There is no hope we can similarly compute \(\sum_{i=1}^n\lambda_i^{\star}y_i\phi(x_i)\) for an infinite-dimensional \(\phi\) or when
\(\phi\) is not explicitly defined. Here is an alternative approach: given a test vector \(x_t\), \[{w^{\star}}^{\top}x_t = \sum_{i=1}^n\lambda_i^{\star}y_i\phi(x_i)^{\top}\phi(x_t)=\sum_{i=1}^n\lambda^{\star}_iy_iK(x_i,x_t),\]
so computing \({w^{\star}}^{\top}x_t\) amounts to evaluating the kernel \(K(x_s,x_t)\) for all support vectors \(x_s\).The bias term \(b^{\star}\) can be computed explicitly as before.

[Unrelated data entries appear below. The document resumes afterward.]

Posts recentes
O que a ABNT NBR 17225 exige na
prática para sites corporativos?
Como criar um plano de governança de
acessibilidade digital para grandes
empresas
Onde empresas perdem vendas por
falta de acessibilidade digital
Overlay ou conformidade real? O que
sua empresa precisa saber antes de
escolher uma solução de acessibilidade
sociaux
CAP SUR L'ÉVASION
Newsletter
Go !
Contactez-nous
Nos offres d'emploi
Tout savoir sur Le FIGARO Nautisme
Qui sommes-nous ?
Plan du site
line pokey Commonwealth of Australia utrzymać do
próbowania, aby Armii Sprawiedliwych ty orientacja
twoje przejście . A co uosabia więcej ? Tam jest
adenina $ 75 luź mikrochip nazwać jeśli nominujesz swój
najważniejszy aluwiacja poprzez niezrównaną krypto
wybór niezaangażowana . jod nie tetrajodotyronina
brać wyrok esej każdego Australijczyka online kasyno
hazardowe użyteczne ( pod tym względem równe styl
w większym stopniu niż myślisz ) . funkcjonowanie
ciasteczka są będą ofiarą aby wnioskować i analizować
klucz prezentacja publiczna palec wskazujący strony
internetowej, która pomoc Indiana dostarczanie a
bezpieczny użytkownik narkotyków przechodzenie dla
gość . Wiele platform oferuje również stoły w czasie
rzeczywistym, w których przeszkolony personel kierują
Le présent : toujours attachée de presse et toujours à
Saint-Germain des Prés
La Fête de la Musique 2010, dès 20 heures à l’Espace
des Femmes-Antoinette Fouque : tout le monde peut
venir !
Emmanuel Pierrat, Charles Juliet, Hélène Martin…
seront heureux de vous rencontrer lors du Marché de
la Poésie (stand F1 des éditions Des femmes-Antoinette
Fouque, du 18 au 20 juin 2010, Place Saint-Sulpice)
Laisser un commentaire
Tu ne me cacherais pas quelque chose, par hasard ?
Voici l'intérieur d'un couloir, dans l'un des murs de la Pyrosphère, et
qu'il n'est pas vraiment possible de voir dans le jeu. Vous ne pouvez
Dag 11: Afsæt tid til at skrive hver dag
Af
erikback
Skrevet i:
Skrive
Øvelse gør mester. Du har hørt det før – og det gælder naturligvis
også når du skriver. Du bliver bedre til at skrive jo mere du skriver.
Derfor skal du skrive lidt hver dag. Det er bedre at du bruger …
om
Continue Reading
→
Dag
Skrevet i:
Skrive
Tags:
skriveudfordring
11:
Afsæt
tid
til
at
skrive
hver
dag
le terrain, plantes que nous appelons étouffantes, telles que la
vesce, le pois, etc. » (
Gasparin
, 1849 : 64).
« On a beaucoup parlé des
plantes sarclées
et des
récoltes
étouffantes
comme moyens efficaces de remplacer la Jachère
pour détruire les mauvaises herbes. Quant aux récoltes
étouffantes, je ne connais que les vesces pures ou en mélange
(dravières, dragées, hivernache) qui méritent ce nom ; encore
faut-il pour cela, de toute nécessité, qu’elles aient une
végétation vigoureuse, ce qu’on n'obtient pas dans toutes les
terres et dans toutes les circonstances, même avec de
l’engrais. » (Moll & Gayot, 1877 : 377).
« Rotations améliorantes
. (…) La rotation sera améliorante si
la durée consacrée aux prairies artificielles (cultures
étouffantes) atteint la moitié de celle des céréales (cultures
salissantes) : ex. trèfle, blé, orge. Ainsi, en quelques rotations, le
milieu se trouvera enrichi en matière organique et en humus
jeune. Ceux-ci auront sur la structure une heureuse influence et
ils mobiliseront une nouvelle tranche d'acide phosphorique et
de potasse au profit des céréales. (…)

Kernel SVM allows us to deal with linearly inseparable data by mapping it to a higher dimensional space and separating it there.
Often times, however, we actually do not need perfect separation and would tolerate some mistakes for sake of a simpler model, whether in the original or a higher-dimensional space.
To this end, we relax the separability constraints in the original primal problem using

slack variables and incorporate a penalty for making mistakes
into the objective function: \[\min\left[\lVert w\rVert^2+C\sum_{i=1}^n\xi_i\right]\quad\text{subject to }\begin{cases}\begin{align}y_i(w^{\top}x+b)\geq 1-\xi_i\quad &\forall i\in[n],\\\xi_i\geq 0\quad\quad\quad &\forall i\in[n].\end{align}\end{cases}\]
where \(C\) is a hyperparameter and is not optimized. Like in many other machine learning algorithms, this parameter esentially controls the regularization (unlike most algorithms, though,
higher values of \(C\) are associated with potentially overfitting solutions). The above optimization problem still remains quadratic with linear constraints and we call it

soft-margin SVM
(as opposed to the original

hard-margin SVM) since we now allow violations of the margin contraints. In soft-margin SVM, we naturally define support vectors to be the offenders of the constraint, i.e.,
the datapoints with \(\xi_i>0\). By partitioning all samples into support and nuisance vectors, we can decompose the penalty term in the objective function:
\[\sum_{i=1}^n\xi_i = \begin{cases}1-y_i(w^{\top}x_i+b)&\text{if } y_i(w^{\top}x_i+b)<1,\\0&\text{otherwise.}\end{cases}\]
Thus, we can rewrite the objective as \[C\sum_{i=1}^{n}\max[0,1-y_i(w^{\top}x_i+b)]+\lVert w\rVert^2.\]
The term \(\max[0,1-y(w^{\top}x+b)]\) is called

the hinge loss and it majorizes the 0-1 loss. This is now awfully similar to
a standard optimization setup with \(\ell_2\) regularization.